◆ EXERCISE DIRECTIONS
Reproduce every line of the items below word for word, with no changes or omissions.

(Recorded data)
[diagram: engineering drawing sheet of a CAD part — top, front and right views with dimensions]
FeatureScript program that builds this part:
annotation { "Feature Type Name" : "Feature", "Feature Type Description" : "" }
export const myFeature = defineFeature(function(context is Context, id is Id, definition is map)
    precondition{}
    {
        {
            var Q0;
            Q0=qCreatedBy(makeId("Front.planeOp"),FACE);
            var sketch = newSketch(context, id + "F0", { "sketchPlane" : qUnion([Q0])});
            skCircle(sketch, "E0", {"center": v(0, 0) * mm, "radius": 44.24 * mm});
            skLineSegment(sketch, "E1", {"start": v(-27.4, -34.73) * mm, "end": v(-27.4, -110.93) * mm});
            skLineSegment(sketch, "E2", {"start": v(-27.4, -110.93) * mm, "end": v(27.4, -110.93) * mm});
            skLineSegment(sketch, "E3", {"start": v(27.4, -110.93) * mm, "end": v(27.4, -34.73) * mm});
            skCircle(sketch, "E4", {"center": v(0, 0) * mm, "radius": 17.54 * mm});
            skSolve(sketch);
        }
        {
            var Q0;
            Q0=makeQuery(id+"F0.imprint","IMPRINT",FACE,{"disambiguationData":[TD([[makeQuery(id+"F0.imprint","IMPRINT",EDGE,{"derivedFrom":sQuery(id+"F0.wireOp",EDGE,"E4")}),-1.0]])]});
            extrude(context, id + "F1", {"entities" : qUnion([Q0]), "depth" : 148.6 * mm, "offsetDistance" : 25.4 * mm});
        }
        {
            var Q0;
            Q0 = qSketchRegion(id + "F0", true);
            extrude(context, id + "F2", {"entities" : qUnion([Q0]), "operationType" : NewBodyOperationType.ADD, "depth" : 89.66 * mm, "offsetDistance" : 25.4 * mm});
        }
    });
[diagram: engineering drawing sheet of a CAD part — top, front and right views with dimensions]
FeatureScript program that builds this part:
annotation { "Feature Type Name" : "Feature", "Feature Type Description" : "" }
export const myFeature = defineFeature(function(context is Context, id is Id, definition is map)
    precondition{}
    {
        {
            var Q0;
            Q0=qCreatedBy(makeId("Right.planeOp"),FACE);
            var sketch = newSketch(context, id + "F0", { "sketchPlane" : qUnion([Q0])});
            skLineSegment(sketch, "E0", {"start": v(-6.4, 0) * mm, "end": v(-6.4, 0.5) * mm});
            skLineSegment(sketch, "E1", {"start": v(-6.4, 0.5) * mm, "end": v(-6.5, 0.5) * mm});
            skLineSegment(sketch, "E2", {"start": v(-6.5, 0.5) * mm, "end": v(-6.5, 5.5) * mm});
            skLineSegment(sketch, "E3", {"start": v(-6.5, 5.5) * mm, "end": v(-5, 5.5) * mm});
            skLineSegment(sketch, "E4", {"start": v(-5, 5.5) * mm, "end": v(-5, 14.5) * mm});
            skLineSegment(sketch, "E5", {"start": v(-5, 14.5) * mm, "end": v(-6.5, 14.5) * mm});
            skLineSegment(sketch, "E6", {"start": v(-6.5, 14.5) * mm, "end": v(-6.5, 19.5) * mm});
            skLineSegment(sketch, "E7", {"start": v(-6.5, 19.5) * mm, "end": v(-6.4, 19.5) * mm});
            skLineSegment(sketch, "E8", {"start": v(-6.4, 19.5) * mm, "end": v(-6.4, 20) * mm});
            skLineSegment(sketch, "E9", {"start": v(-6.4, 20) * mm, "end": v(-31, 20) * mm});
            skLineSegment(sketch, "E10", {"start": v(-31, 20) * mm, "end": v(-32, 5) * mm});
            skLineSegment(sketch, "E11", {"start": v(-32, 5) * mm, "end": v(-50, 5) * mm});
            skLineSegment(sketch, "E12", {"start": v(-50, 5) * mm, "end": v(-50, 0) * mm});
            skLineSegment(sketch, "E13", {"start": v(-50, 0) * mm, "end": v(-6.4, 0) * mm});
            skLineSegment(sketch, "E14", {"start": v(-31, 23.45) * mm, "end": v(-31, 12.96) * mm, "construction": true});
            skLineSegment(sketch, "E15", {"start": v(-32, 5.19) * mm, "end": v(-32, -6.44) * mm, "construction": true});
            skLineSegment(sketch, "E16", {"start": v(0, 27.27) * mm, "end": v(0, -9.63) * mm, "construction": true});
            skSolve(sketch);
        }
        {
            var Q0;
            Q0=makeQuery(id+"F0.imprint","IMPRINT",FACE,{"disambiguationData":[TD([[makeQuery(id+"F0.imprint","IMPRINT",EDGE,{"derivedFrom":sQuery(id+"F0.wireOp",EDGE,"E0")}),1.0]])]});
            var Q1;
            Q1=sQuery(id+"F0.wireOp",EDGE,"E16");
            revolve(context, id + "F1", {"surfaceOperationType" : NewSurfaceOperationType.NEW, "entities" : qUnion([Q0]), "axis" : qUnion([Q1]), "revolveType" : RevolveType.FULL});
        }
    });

◆ FINAL RESULT
[diagram: engineering drawing sheet of a CAD part — top, front and right views with dimensions]
FeatureScript program that builds this part:
annotation { "Feature Type Name" : "Feature", "Feature Type Description" : "" }
export const myFeature = defineFeature(function(context is Context, id is Id, definition is map)
    precondition{}
    {
        {
            var Q0;
            Q0=qCreatedBy(makeId("Front.planeOp"),FACE);
            var sketch = newSketch(context, id + "F0", { "sketchPlane" : qUnion([Q0])});
            skCircle(sketch, "E0", {"center": v(0, 0) * mm, "radius": 44.24 * mm});
            skLineSegment(sketch, "E1", {"start": v(-27.4, -34.73) * mm, "end": v(-27.4, -110.93) * mm});
            skLineSegment(sketch, "E2", {"start": v(-27.4, -110.93) * mm, "end": v(27.4, -110.93) * mm});
            skLineSegment(sketch, "E3", {"start": v(27.4, -110.93) * mm, "end": v(27.4, -34.73) * mm});
            skCircle(sketch, "E4", {"center": v(0, 0) * mm, "radius": 17.54 * mm});
            skSolve(sketch);
        }
        {
            var Q0;
            Q0=makeQuery(id+"F0.imprint","IMPRINT",FACE,{"disambiguationData":[TD([[makeQuery(id+"F0.imprint","IMPRINT",EDGE,{"derivedFrom":sQuery(id+"F0.wireOp",EDGE,"E4")}),-1.0]])]});
            extrude(context, id + "F1", {"entities" : qUnion([Q0]), "depth" : 148.6 * mm, "offsetDistance" : 25.4 * mm});
        }
        {
            var Q0;
            Q0 = qSketchRegion(id + "F0", true);
            extrude(context, id + "F2", {"entities" : qUnion([Q0]), "operationType" : NewBodyOperationType.ADD, "depth" : 89.66 * mm, "offsetDistance" : 25.4 * mm});
        }
    });
[diagram: engineering drawing sheet of a CAD part — top, front and right views with dimensions]
FeatureScript program that builds this part:
annotation { "Feature Type Name" : "Feature", "Feature Type Description" : "" }
export const myFeature = defineFeature(function(context is Context, id is Id, definition is map)
    precondition{}
    {
        {
            var Q0;
            Q0=qCreatedBy(makeId("Right.planeOp"),FACE);
            var sketch = newSketch(context, id + "F0", { "sketchPlane" : qUnion([Q0])});
            skLineSegment(sketch, "E0", {"start": v(-6.4, 0) * mm, "end": v(-6.4, 0.5) * mm});
            skLineSegment(sketch, "E1", {"start": v(-6.4, 0.5) * mm, "end": v(-6.5, 0.5) * mm});
            skLineSegment(sketch, "E2", {"start": v(-6.5, 0.5) * mm, "end": v(-6.5, 5.5) * mm});
            skLineSegment(sketch, "E3", {"start": v(-6.5, 5.5) * mm, "end": v(-5, 5.5) * mm});
            skLineSegment(sketch, "E4", {"start": v(-5, 5.5) * mm, "end": v(-5, 14.5) * mm});
            skLineSegment(sketch, "E5", {"start": v(-5, 14.5) * mm, "end": v(-6.5, 14.5) * mm});
            skLineSegment(sketch, "E6", {"start": v(-6.5, 14.5) * mm, "end": v(-6.5, 19.5) * mm});
            skLineSegment(sketch, "E7", {"start": v(-6.5, 19.5) * mm, "end": v(-6.4, 19.5) * mm});
            skLineSegment(sketch, "E8", {"start": v(-6.4, 19.5) * mm, "end": v(-6.4, 20) * mm});
            skLineSegment(sketch, "E9", {"start": v(-6.4, 20) * mm, "end": v(-31, 20) * mm});
            skLineSegment(sketch, "E10", {"start": v(-31, 20) * mm, "end": v(-32, 5) * mm});
            skLineSegment(sketch, "E11", {"start": v(-32, 5) * mm, "end": v(-50, 5) * mm});
            skLineSegment(sketch, "E12", {"start": v(-50, 5) * mm, "end": v(-50, 0) * mm});
            skLineSegment(sketch, "E13", {"start": v(-50, 0) * mm, "end": v(-6.4, 0) * mm});
            skLineSegment(sketch, "E14", {"start": v(-31, 23.45) * mm, "end": v(-31, 12.96) * mm, "construction": true});
            skLineSegment(sketch, "E15", {"start": v(-32, 5.19) * mm, "end": v(-32, -6.44) * mm, "construction": true});
            skLineSegment(sketch, "E16", {"start": v(0, 27.27) * mm, "end": v(0, -9.63) * mm, "construction": true});
            skSolve(sketch);
        }
        {
            var Q0;
            Q0=makeQuery(id+"F0.imprint","IMPRINT",FACE,{"disambiguationData":[TD([[makeQuery(id+"F0.imprint","IMPRINT",EDGE,{"derivedFrom":sQuery(id+"F0.wireOp",EDGE,"E0")}),1.0]])]});
            var Q1;
            Q1=sQuery(id+"F0.wireOp",EDGE,"E16");
            revolve(context, id + "F1", {"surfaceOperationType" : NewSurfaceOperationType.NEW, "entities" : qUnion([Q0]), "axis" : qUnion([Q1]), "revolveType" : RevolveType.FULL});
        }
    });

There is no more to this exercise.